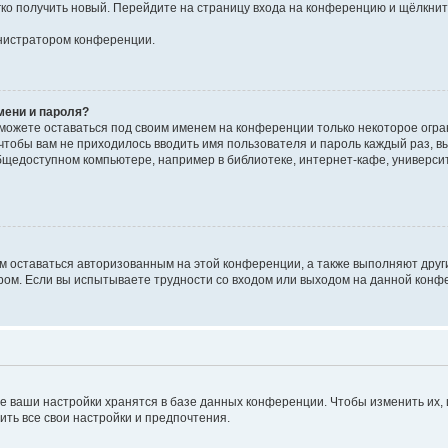
егко получить новый. Перейдите на страницу входа на конференцию и щёлкни
инистратором конференции.
мени и пароля?
сможете оставаться под своим именем на конференции только некоторое огран
 чтобы вам не приходилось вводить имя пользователя и пароль каждый раз, 
щедоступном компьютере, например в библиотеке, интернет-кафе, университе
ам оставаться авторизованным на этой конференции, а также выполняют друг
ом. Если вы испытываете трудности со входом или выходом на данной конфе
е ваши настройки хранятся в базе данных конференции. Чтобы изменить их,
ить все свои настройки и предпочтения.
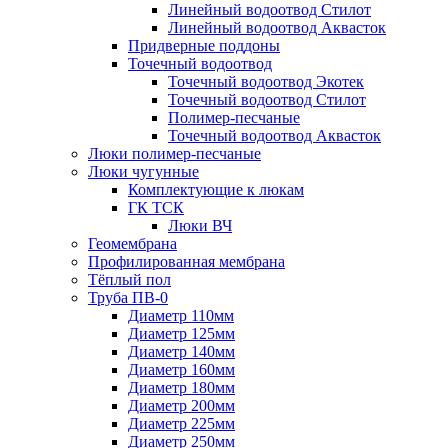
Линейный водоотвод Стилот
Линейный водоотвод Аквасток
Придверные поддоны
Точечный водоотвод
Точечный водоотвод Экотек
Точечный водоотвод Стилот
Полимер-песчаные
Точечный водоотвод Аквасток
Люки полимер-песчаные
Люки чугунные
Комплектующие к люкам
ГК ТСК
Люки ВЧ
Геомембрана
Профилированная мембрана
Тёплый пол
Труба ПВ-0
Диаметр 110мм
Диаметр 125мм
Диаметр 140мм
Диаметр 160мм
Диаметр 180мм
Диаметр 200мм
Диаметр 225мм
Диаметр 250мм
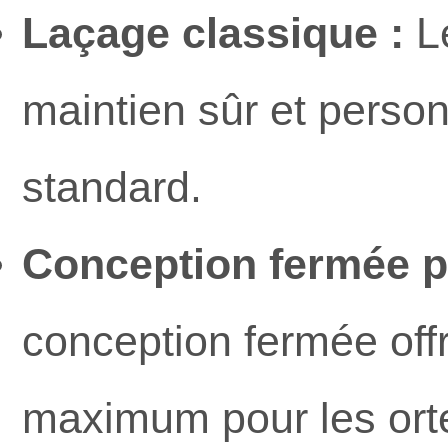
Laçage classique :
Le
maintien sûr et person
standard.
Conception fermée p
conception fermée offr
maximum pour les ortei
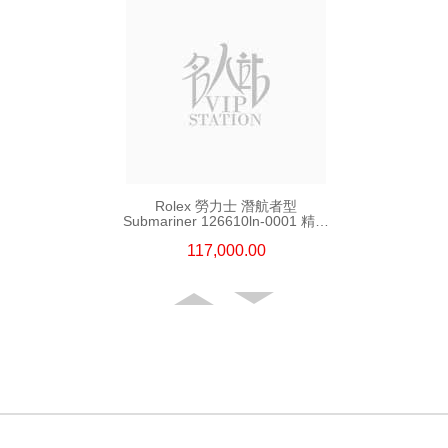
Rolex 勞力士 潛航者型
Submariner 126610ln-0001 精鋼
新黑水鬼
117,000.00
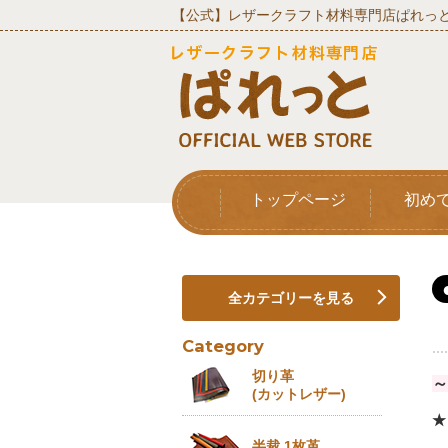
【公式】レザークラフト材料専門店ぱれっと
トップページ
初め
全カテゴリーを見る
Category
....
切り革
～
(カットレザー)
★
半裁 1枚革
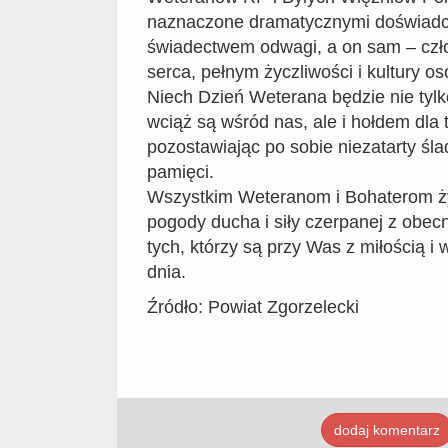
naznaczone dramatycznymi doświadc
świadectwem odwagi, a on sam – czł
serca, pełnym życzliwości i kultury oso
Niech Dzień Weterana będzie nie tylk
wciąż są wśród nas, ale i hołdem dla 
pozostawiając po sobie niezatarty ślad
pamięci.
Wszystkim Weteranom i Bohaterom ż
pogody ducha i siły czerpanej z obec
tych, którzy są przy Was z miłością 
dnia.
Źródło: Powiat Zgorzelecki
dodaj komentarz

* * * *

#### YOUR GOAL
Beginning with the first line of the records above, extract each line exactly through the line that holds "ам оставаться авторизованным", both ends included. Omit pictures.

#### FINISHED EXERCISE
егко получить новый. Перейдите на страницу входа на конференцию и щёлкни
инистратором конференции.
мени и пароля?
сможете оставаться под своим именем на конференции только некоторое огран
 чтобы вам не приходилось вводить имя пользователя и пароль каждый раз, 
щедоступном компьютере, например в библиотеке, интернет-кафе, университе
ам оставаться авторизованным на этой конференции, а также выполняют друг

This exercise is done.